My name is, John Mangini, and I am in recovery. I come from a place where homelessness, isolation, desperation, and a bankrupt soul were easily submitted in an attempt to fulfill a craving for alcohol and drugs which was never satisfied but only intensified. I possessed an insidious skill set (if one could even consider it that) which included: theft, narcotics sale and manufacture, and in the end pan handling. When drunk or stoned I had tendencies to lie, cheat, steal, and/or abuse (mentally and/or physically) anyone who stood in my way.

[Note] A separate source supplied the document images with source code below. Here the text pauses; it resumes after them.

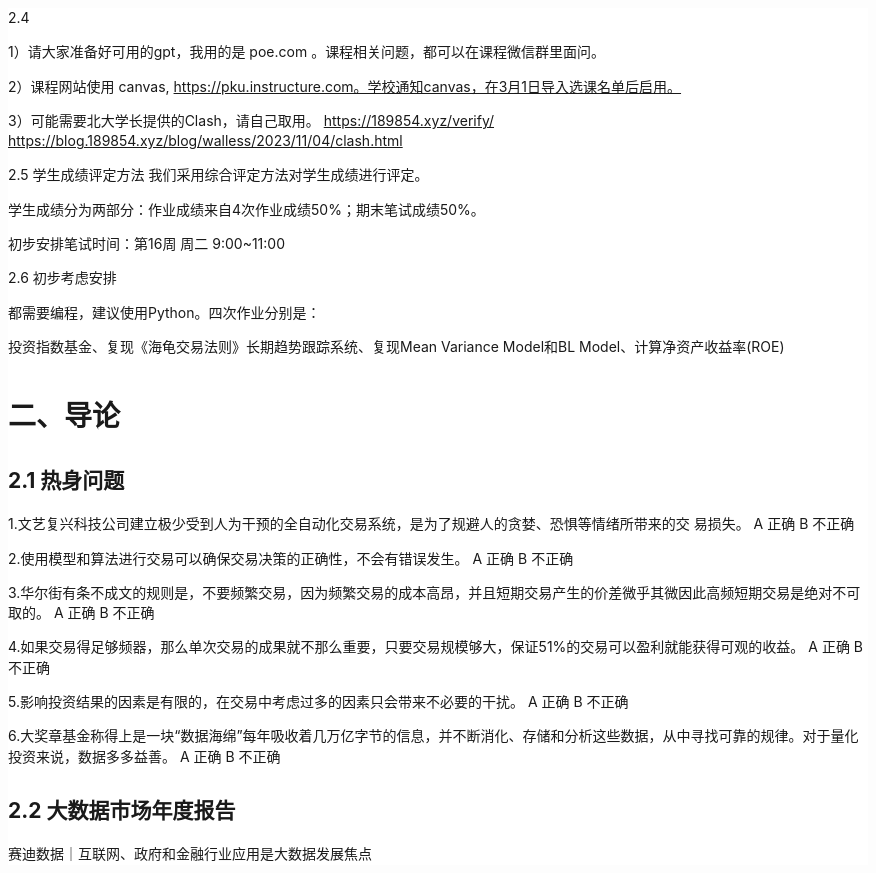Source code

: 

2.4

1）请大家准备好可用的gpt，我用的是 poe.com 。课程相关问题，都可以在课程微信群里面问。

2）课程网站使用 canvas, https://pku.instructure.com。学校通知canvas，在3月1日导入选课名单后启用。

3）可能需要北大学长提供的Clash，请自己取用。
https://189854.xyz/verify/
https://blog.189854.xyz/blog/walless/2023/11/04/clash.html



2.5 学生成绩评定方法
我们采用综合评定方法对学生成绩进行评定。

学生成绩分为两部分：作业成绩来自4次作业成绩50%；期末笔试成绩50%。

初步安排笔试时间：第16周 周二 9:00~11:00



2.6 初步考虑安排

都需要编程，建议使用Python。四次作业分别是：

投资指数基金、复现《海龟交易法则》长期趋势跟踪系统、复现Mean Variance Model和BL Model、计算净资产收益率(ROE)





# 二、导论

## 2.1 热身问题

1.文艺复兴科技公司建立极少受到人为干预的全自动化交易系统，是为了规避人的贪婪、恐惧等情绪所带来的交
易损失。
A 正确	B 不正确

2.使用模型和算法进行交易可以确保交易决策的正确性，不会有错误发生。
A 正确	B 不正确

3.华尔街有条不成文的规则是，不要频繁交易，因为频繁交易的成本高昂，并且短期交易产生的价差微乎其微因此高频短期交易是绝对不可取的。
A 正确	B 不正确

4.如果交易得足够频器，那么单次交易的成果就不那么重要，只要交易规模够大，保证51%的交易可以盈利就能获得可观的收益。
A 正确	B 不正确

5.影响投资结果的因素是有限的，在交易中考虑过多的因素只会带来不必要的干扰。
A 正确	B 不正确

6.大奖章基金称得上是一块“数据海绵”每年吸收着几万亿字节的信息，并不断消化、存储和分析这些数据，从中寻找可靠的规律。对于量化投资来说，数据多多益善。
A 正确	B 不正确



## 2.2 大数据市场年度报告

赛迪数据｜互联网、政府和金融行业应用是大数据发展焦点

I am 22, and come from the small shore town of Brielle. Known for its fishing tourism and bars – but talk to any resident about the growing heroin epidemic and its presence will be acknowledged even in these suburban areas. Growing up my buddies and I enjoyed body boarding which was something I obsessively practiced with hopes of one day going pro, and riding massive waves around the world – the way my mentors did. With that came the surfer and hippie lifestyle – and with that entered all sorts of alcohol and drugs – at around the age of 14. I didn’t think at age 16 that my recreational use of alcohol, weed, occasional pills, and hallucinogens would have been ending up on skid row – drinking Everclear and shooting dope. By the time I was 20 I had progressed to that.
My family had detached. So did my friends. I was unemployable, depending on criminal acts to support a physical and mental drug dependency. All self-esteem, dreams, goals, and hobbies went to the way side as my disease took immediate priority. Hell, I couldn’t even eat or sleep until I was right and loaded. I had reached a point of tolerance where the effect alcohol and drugs produced was no longer sufficient. I was an atheist and only the fear of the unknown deterred me from suicide. Thank God.
The last day of my active addiction is a vivid memory. By this time I had been in 4 rehabs, an IOP, 3 halfway houses, and a Methadone Program – as well as numerous psychiatric interventions and trips to flight decks. Upon leaving all of these facilities I would maybe get a few days, weeks, and sometimes even months sober….ending eventually with me believing the lie that this time would be different.
On September 19th, 2012 there was no longer a lie to believe. I was using to no avail, but fear of sobriety hindered me. There was a mustard seed planted about sobriety, and a microscopic particle of willingness inside of me to pursue this life. September 19th was my first day with a clean urine, I arrived in rehab 4 days prior, detoxing almost cold turkey, under a doctor’s supervision. God landed me in that rehab. I say this because it contradicted everything my will intended for me. I could not keep me sober, and I still cannot keep myself sober.
Now, but for the grace of that same God, almost 2 years later I am still sober. That dreaded word “God” was one that I was in full flight from for a long time. When I got sober, I entered into a 12-step program. It wasn’t my first rodeo with the rooms, but this time reflecting on my experience, I quickly saw where I had always failed. Staying sober was not possible left to my own devices. About 1 month sober I remember saying this prayer, “Hey God, I don’t know who or what you are, but I need your help.”
Now I would be lying if I said I had a white light experience at that very moment. For a long time after, I said that prayer and I did not believe that any change had occurred or spirituality had entered into my life. However looking back, in retrospect, I can see this Power working in my life. Not to say it wasn’t always present, Hell, the fact that I am alive illustrates that, but the abrupt spiritual experience lies in the ability to see him working.
Shortly after this prayer a friend came into my life armed with the truth about his disease in a way which carried depth and weight to the degree that I trusted him, and I identified with him. I was willing to follow his suggestions – in turn he taught me about service and spiritual principles. He also taught me that recovery is an inside job and I must be willing to grow every day.
Today I am free…. Through the blessings of God, service to others, my continuous membership, and attendance at a 12-step fellowship I have been able to stay sober. I can confidently say I am comfortable with my sobriety. Today I have the opportunity to be helpful to other men. I am an employee at a nursing home where I am able to be of service as well. As for my body boarding career – I have finally picked up where I left off at age 16. A professional career is on the horizon. Not the mention I enjoy nothing more than being in the water. My family for the most part is back in my life. They are really the people I took to and put through Hell.
I pray this life continues, and for anybody struggling I hope God brings them serenity.